Extract every line of text from the material below, reproducing each one character for character, and leave the pictures out of your answer.

(Records from a dataset)
—————

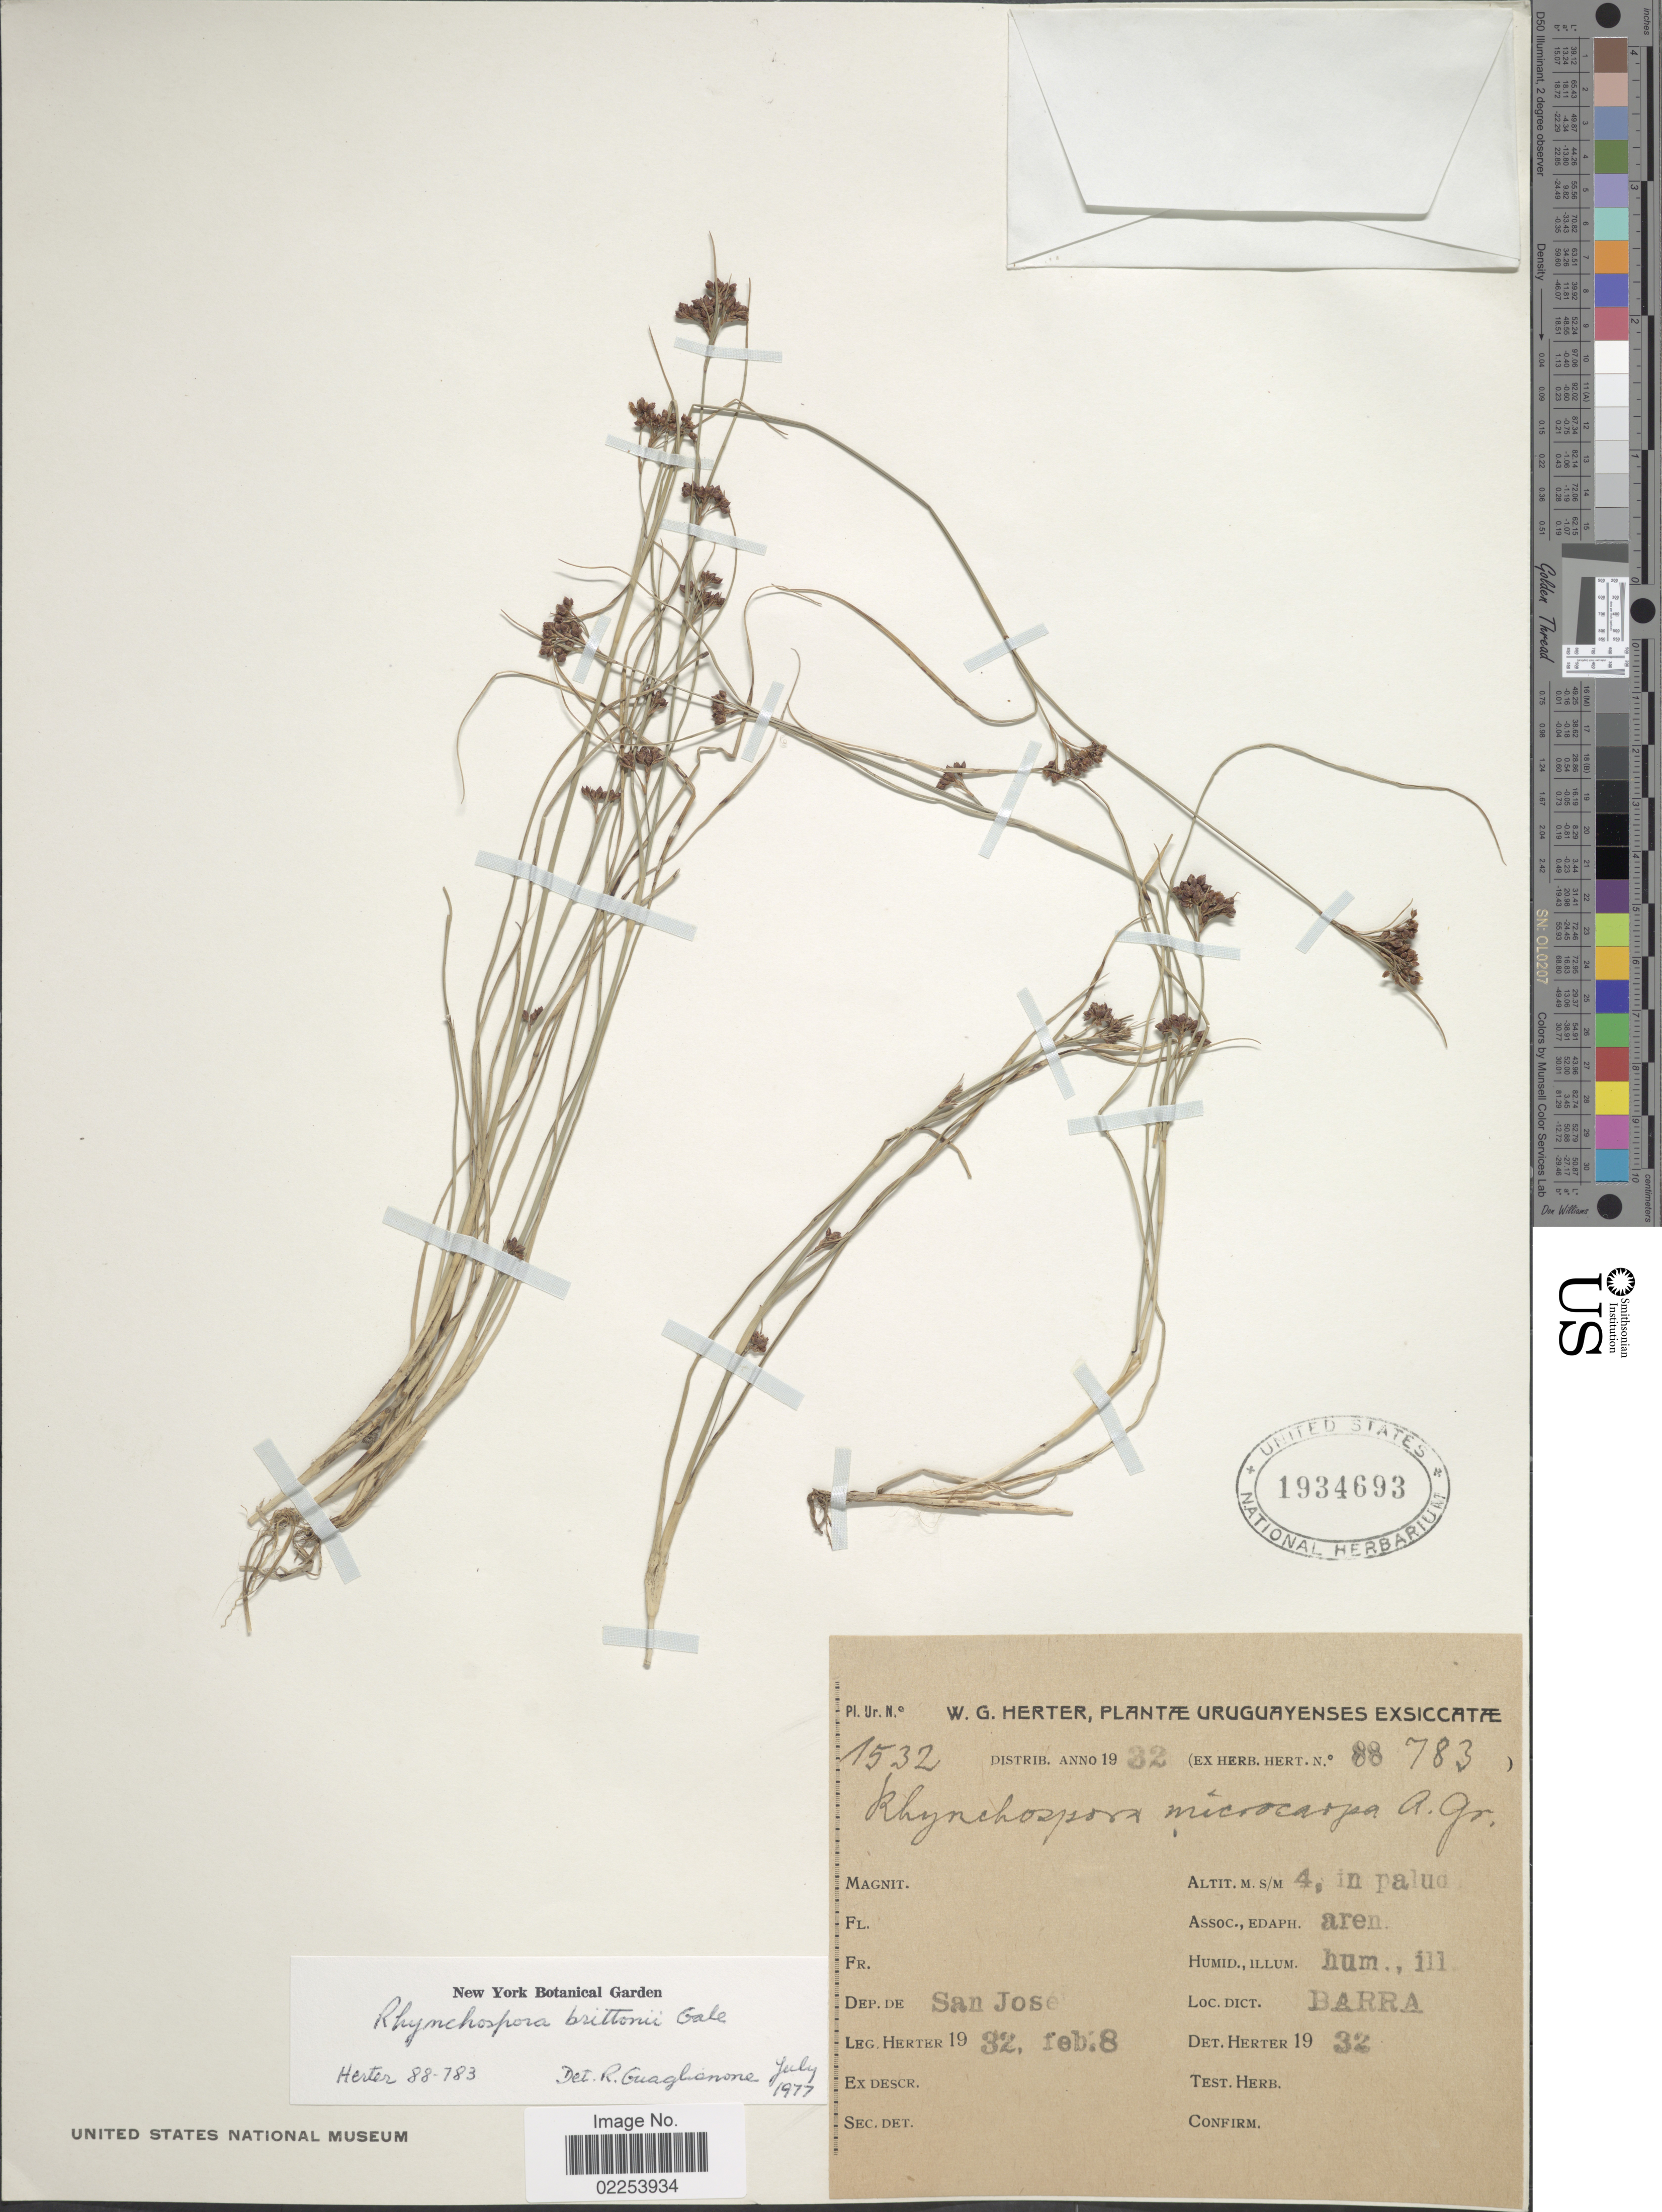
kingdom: Plantae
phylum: Tracheophyta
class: Liliopsida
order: Poales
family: Cyperaceae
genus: Rhynchospora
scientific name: Rhynchospora brittonii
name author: Gale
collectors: W. G. Herter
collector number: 1532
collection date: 1932-02-08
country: Uruguay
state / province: San Jose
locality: Barra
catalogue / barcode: US 1934693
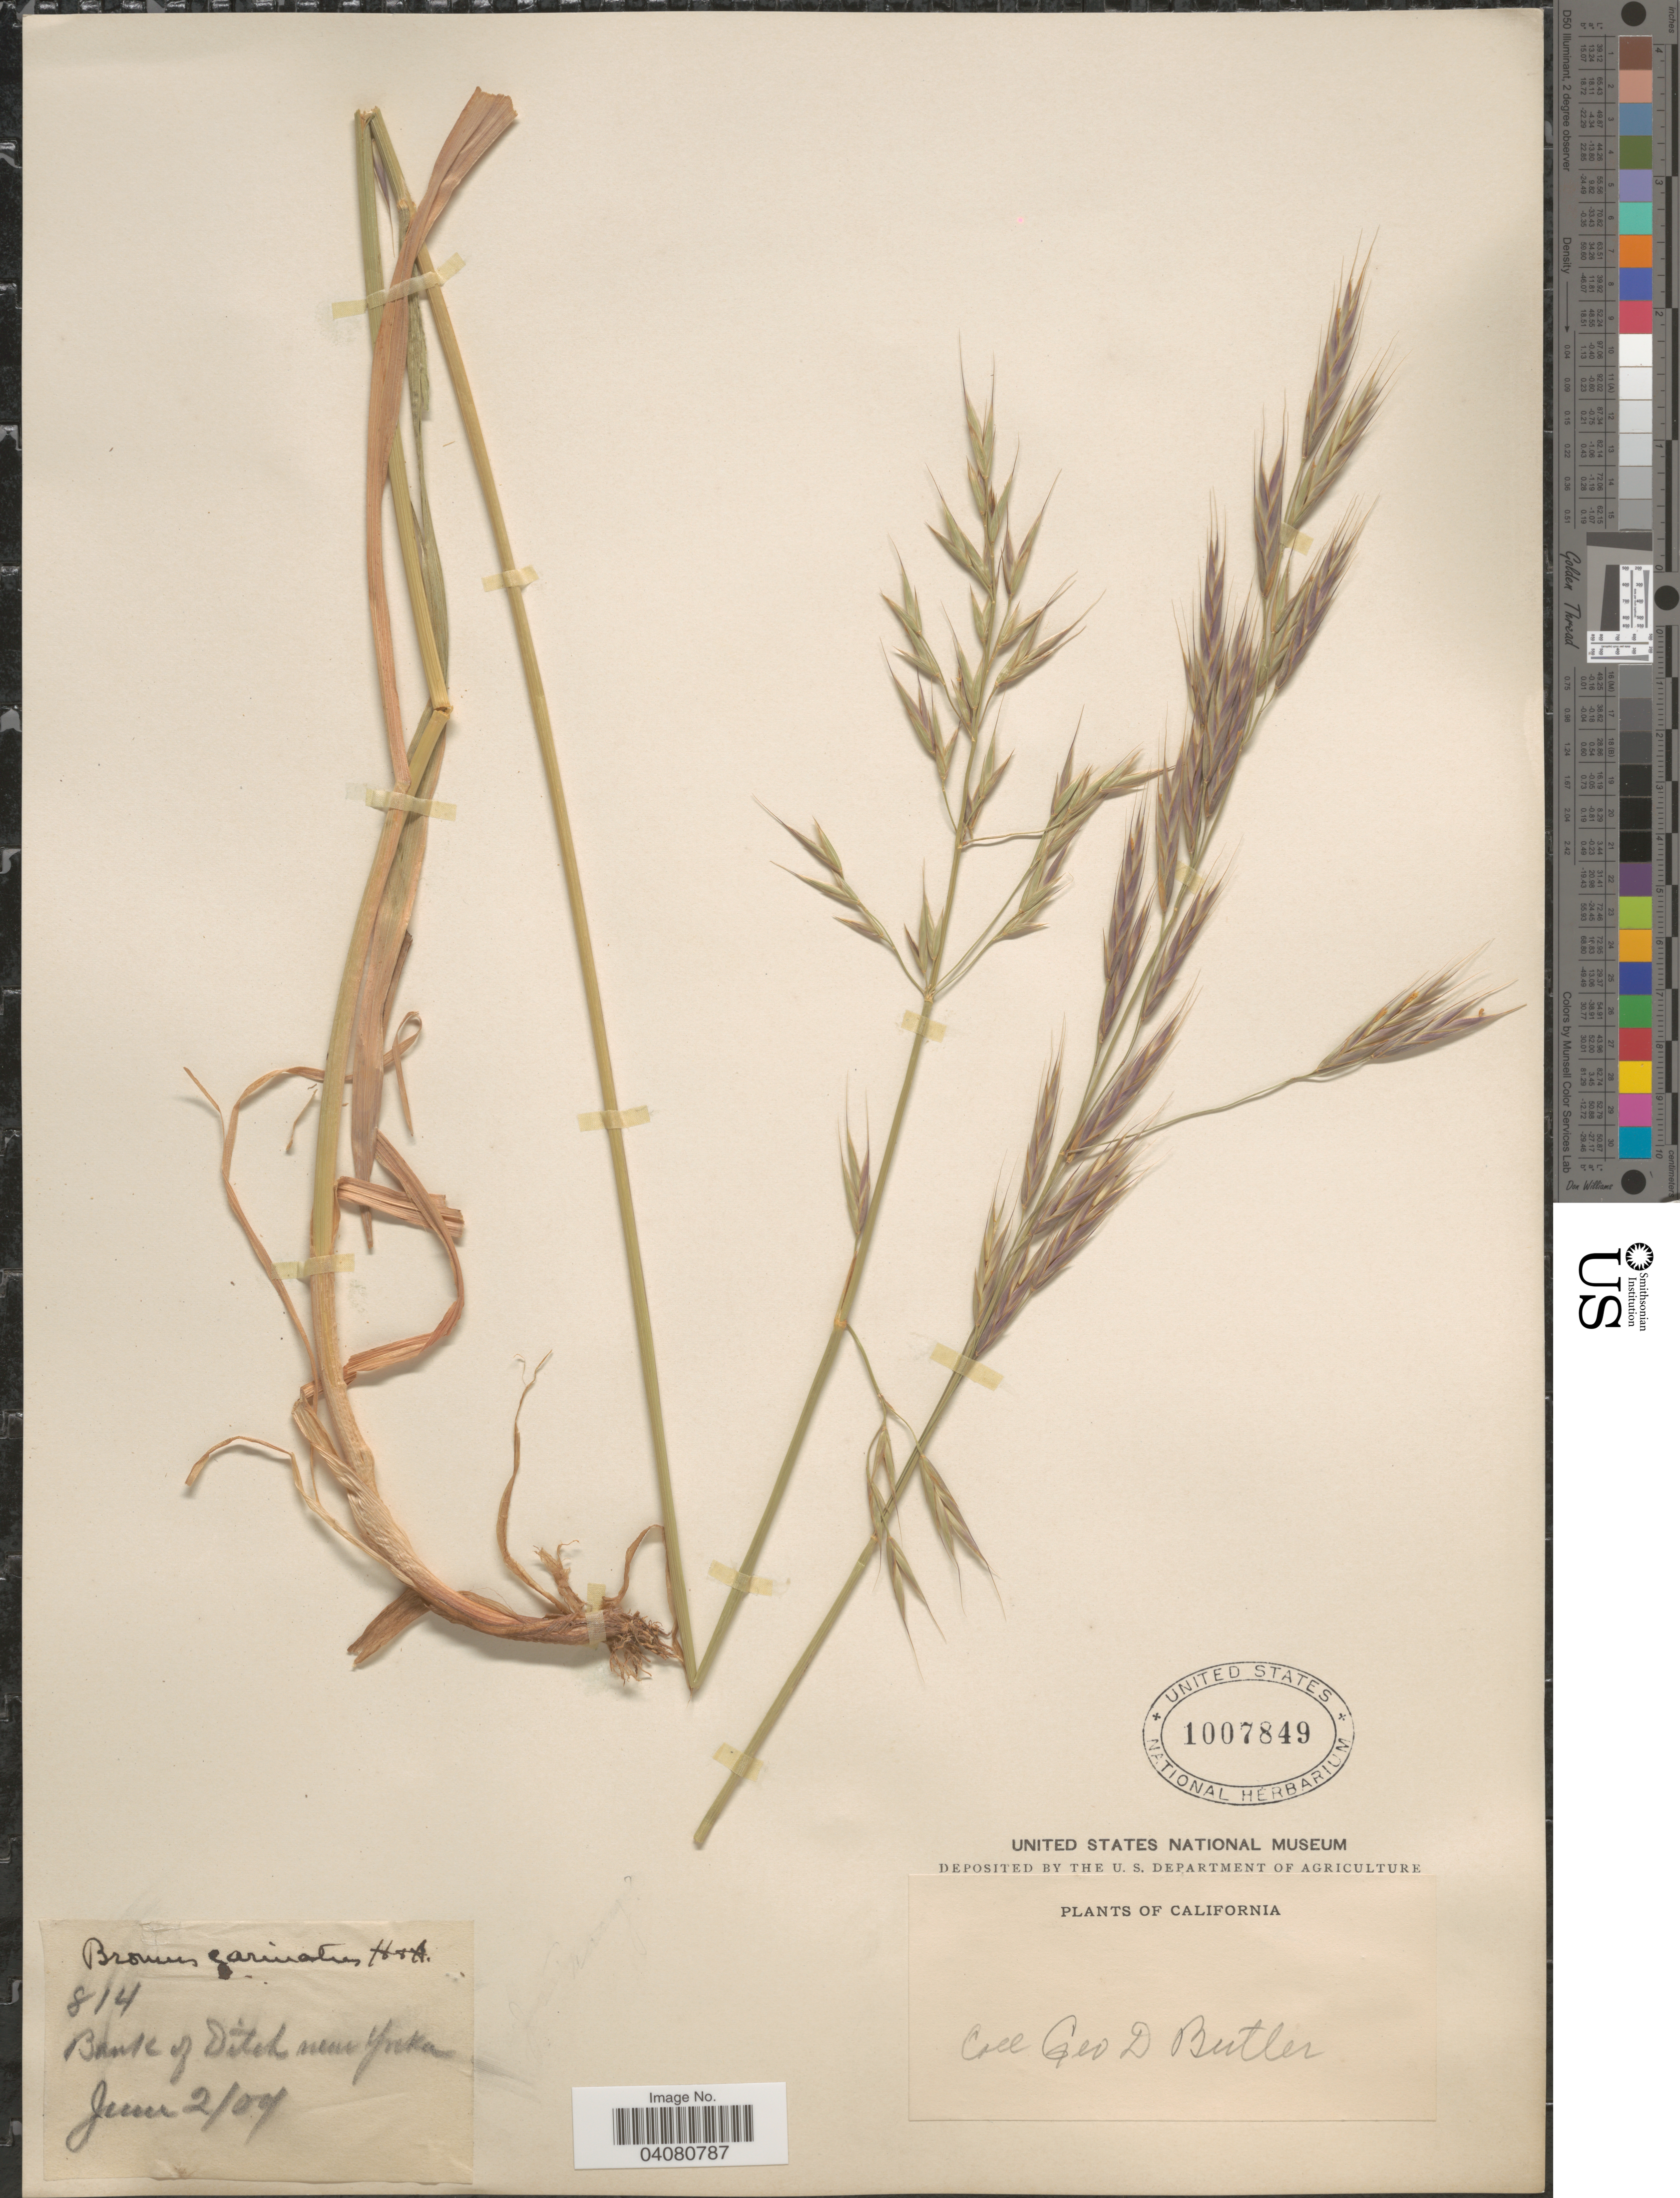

—————

*Expected output*:
kingdom: Plantae
phylum: Tracheophyta
class: Liliopsida
order: Poales
family: Cyperaceae
genus: Rhynchospora
scientific name: Rhynchospora brittonii
name author: Gale
collectors: W. G. Herter
collector number: 1532
collection date: 1932-02-08
country: Uruguay
state / province: San Jose
locality: Barra
catalogue / barcode: US 1934693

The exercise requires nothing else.